Anyway the rereading of the prism of classicism is one of the constant recalls put into practice by Lustig even if it is not a remake, but rather a remodelling, even better a rereading. It is a rereading with the eyes of the time, the great mystery surviving in the wonders of the Masters, in an “antique” in, a historical context, metabolized and consumed, which reaches us as if it were evoked – a find or an icon of the past held in history and austerity of the substance and materials. The technique of the “glazed cement” by which he creates the big-sized works, is an important example of it . It is a process used out of necessity which spares the use of bronze and the high cost of wax melting process, but keeping the outside of the sculpture in a perfect condition. Through following stages – from the clay made model to the chalk made negative filled up with concrete and up to the chiselling of the negative to obtain a positive then glazed with special products – the artist obtains both exciting plastic effects of the material and impressing visual ones.

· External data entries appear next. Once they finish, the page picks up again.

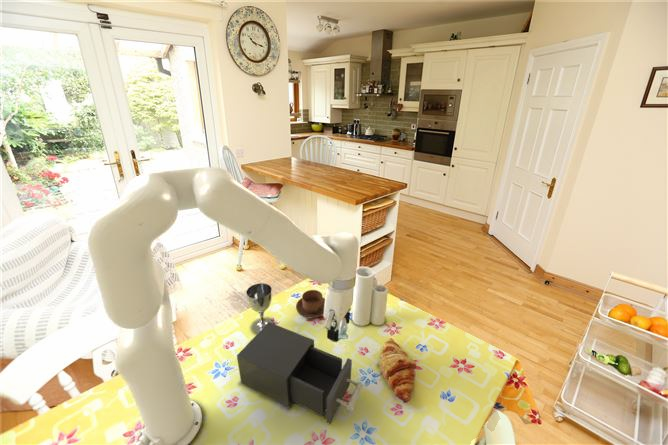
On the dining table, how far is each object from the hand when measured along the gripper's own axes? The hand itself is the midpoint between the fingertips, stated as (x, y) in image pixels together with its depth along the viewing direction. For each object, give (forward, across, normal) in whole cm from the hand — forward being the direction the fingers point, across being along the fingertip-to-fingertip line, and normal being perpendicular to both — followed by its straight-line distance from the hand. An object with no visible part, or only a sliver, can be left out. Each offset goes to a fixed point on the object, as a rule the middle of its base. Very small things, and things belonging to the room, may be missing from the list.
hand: (338, 330), depth 83 cm
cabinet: (+12, +12, -12) cm, 21 cm away
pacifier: (+2, 0, 0) cm, 2 cm away
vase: (+11, -21, +2) cm, 24 cm away
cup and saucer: (+11, -16, -18) cm, 26 cm away
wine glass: (+12, -1, -28) cm, 31 cm away
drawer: (+11, +12, +2) cm, 16 cm away
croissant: (+11, -4, +18) cm, 21 cm away
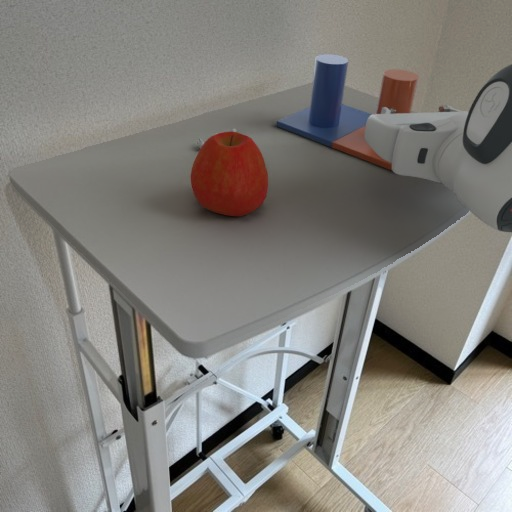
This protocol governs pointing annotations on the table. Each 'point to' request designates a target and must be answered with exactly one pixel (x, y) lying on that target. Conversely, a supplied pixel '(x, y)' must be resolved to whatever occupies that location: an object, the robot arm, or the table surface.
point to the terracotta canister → (397, 90)
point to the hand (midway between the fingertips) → (414, 110)
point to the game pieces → (200, 142)
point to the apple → (229, 175)
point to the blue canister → (327, 90)
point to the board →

Leonardo Lustig is a well – established sculptor who assimilates, but does not undergo, cultural suggestions. Born and brought up in a family of artists (his father is a writer and his grandfather was a painter) , his style tends towards a measured synthesis of form which absorbs and lives intensly the uneasiness of the modern world fencing it in a microcosm of characters identifying it and identifying themselves as allegories of a animus without emphasis pervaded by a hint of delicate verism. The synthesis is alive also because of a deliberate movement tension of a solid, rational, neat position and a vitality fixed in the balance of a harmonic, dynamic modulation. The Ballerina (the Ballet Dancer) of 1998 is significant and a clear example of the rigor, the purity of volumes and gesture elegance that the artist puts into circulation as if she should fly up.
The yearning for a new spirituality, for the supernatural leaving behind the physical dimension of man and of his body as material and setting free his conscious identity, is the flash which released another important achievement of Lustig’s: the Roveto ardente (Burning Bush) – The imposing work stands out with its leavening interlacement and darting, involving drives, on the presbytery of S. Antonio’s in Sestri Levante. Just like for the “Resurrezione” (Resurrection) by Pericle Fazzini in the Nervi’s Hall in Vatican, the thick, tangled web of rough, dried up, semiabstract forms following the rippling tangle of the bush, go along with an upward movement made of shooting forms in the space where the transcentet aspect of the image unfolds the evocative fascination of the material. The work – just like some recent drawings – shows Lustig also as a well-educated sculptor, able to catch formal suggestions evinced and experimented at the edge of that sublimation of the classic world that the artist usually frequents. As a result he gives evidence of the numerous cultural areas of new possible, potential associations.
In the end this confirms that the sculptor from Liguria in a very near future will be ready and tested for more important orders for both private and public works, final seal and logic, conclusive celebration of his skill.